Bu durumun iki yönlü bir riski var. Birincisi, yatırımcının fonun neye yatırım yaptığı konusunda şeffaf ve teknik bilgiye dayalı bir tabloya ulaşmakta zorlanması. İkincisi ise, geliştiricinin Proje GYF'yi, sanki banka kredisi veya proje ortağı yerine koyarak, sadece bir nakit kaynağı olarak kullanması. Oysa GYF sistemi; sermaye piyasalarının dinamizmi, yatırımcının korunması ve profesyonel portföy yönetimi ilkeleri üzerine kurulmuştur.
Sektörde Proje GYF’lerin “finansman aracı mı, yatırım aracı mı?” ikilemiyle karşı karşıya olduğu aşikâr. Bu ikilemin çözümü ise hem düzenleyici otoritenin daha sıkı ve net çerçeve koymasından, hem de portföy yönetim şirketlerinin fon kurma süreçlerinde daha yatırımcı odaklı bir perspektifle hareket etmesinden geçiyor.
Önemli olan büyümenin niteliği
Mevcutta var olan olumlu örneklerin kalıcı bir sisteme dönüşebilmesi için, Proje GYF'lerin gerçekten "yatırımcı için değer yaratan" bir model olduğunun tescillenmesi gerekiyor. Bu da ancak yatırım komitelerinin bağımsızlığı, proje seçiminde teknik analizlerin ön planda olması, yatırımcı bilgilendirmelerinin şeffaflığı ve getirilerin tutarlılığıyla sağlanabilir.
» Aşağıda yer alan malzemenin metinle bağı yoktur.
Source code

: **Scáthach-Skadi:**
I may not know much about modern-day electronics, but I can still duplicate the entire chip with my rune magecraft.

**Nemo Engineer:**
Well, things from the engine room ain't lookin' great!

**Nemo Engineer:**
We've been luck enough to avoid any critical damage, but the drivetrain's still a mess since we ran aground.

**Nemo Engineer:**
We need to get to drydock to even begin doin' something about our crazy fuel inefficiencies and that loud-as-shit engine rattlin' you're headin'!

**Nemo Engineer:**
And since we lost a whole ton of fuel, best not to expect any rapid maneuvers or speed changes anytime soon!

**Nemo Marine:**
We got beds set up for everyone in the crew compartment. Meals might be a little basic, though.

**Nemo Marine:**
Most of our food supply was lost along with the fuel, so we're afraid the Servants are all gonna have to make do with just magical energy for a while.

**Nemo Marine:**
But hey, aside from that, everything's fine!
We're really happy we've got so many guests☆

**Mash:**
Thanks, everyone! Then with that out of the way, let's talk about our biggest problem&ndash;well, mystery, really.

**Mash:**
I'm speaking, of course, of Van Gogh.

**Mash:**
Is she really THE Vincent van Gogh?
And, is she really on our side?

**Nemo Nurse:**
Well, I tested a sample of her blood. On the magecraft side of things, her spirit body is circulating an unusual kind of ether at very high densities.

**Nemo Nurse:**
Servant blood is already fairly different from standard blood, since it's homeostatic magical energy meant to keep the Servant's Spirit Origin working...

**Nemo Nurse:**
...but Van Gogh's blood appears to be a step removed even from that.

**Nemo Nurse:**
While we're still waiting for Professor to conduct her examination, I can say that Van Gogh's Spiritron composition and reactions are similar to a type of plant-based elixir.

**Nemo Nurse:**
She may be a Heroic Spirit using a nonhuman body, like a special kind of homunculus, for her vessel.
Sonuç olarak, Proje GYF’lerin büyümesi tek başına bir başarı göstergesi değildir. Önemli olan, bu büyümenin niteliğidir. Kurumsal yatırımcılar için getirisi olan, bireysel yatırımcıyı koruyan ve sektöre uzun vadeli değer katan bir yapı tesis edilmeden, sayıların artması finansal mimaride derinlik oluşturmayacaktır. Bu yüzden temel soruyu tekrar sormakta fayda var: Proje GYF’ler, yatırımcı için bir fırsat mı, yoksa geliştirici için geçici bir çıkış yolu mu?